■ Work order
Tell how many lines contain the string "Courtyard" in the material underneath; the reply is that number and no more.
Start of Data for analysis
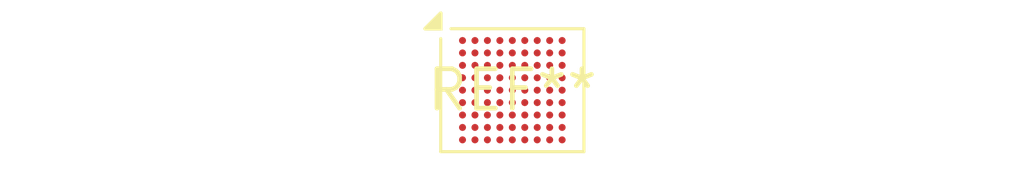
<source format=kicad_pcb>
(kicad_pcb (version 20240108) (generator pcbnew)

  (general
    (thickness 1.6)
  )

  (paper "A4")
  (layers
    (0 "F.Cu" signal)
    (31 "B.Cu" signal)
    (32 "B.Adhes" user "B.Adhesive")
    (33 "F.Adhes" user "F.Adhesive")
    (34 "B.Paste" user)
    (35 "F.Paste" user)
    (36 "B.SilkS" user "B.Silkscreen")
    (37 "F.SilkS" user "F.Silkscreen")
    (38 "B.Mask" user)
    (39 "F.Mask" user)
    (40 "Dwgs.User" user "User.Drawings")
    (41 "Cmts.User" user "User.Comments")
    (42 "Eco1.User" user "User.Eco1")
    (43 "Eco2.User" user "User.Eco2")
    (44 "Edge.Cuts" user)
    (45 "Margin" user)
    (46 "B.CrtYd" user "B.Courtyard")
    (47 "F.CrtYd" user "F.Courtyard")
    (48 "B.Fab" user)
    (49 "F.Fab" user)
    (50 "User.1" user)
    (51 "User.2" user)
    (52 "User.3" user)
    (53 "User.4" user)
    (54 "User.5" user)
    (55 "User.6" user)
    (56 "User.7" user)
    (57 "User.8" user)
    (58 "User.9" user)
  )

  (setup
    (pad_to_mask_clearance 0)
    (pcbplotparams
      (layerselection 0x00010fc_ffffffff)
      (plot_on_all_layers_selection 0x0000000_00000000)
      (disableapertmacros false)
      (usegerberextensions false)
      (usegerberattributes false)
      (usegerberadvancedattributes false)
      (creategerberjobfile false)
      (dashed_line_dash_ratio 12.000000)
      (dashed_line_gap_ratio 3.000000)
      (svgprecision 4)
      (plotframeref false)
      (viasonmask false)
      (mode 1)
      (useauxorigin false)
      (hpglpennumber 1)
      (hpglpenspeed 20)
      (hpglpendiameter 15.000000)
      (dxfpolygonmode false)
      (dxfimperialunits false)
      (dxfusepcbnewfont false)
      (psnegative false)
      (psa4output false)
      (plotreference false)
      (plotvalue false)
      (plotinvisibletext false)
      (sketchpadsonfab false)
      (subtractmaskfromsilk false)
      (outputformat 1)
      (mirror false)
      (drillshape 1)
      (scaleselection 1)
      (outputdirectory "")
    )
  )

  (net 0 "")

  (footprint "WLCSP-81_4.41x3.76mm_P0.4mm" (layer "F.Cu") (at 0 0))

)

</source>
End of Data for analysis
■ Solution
2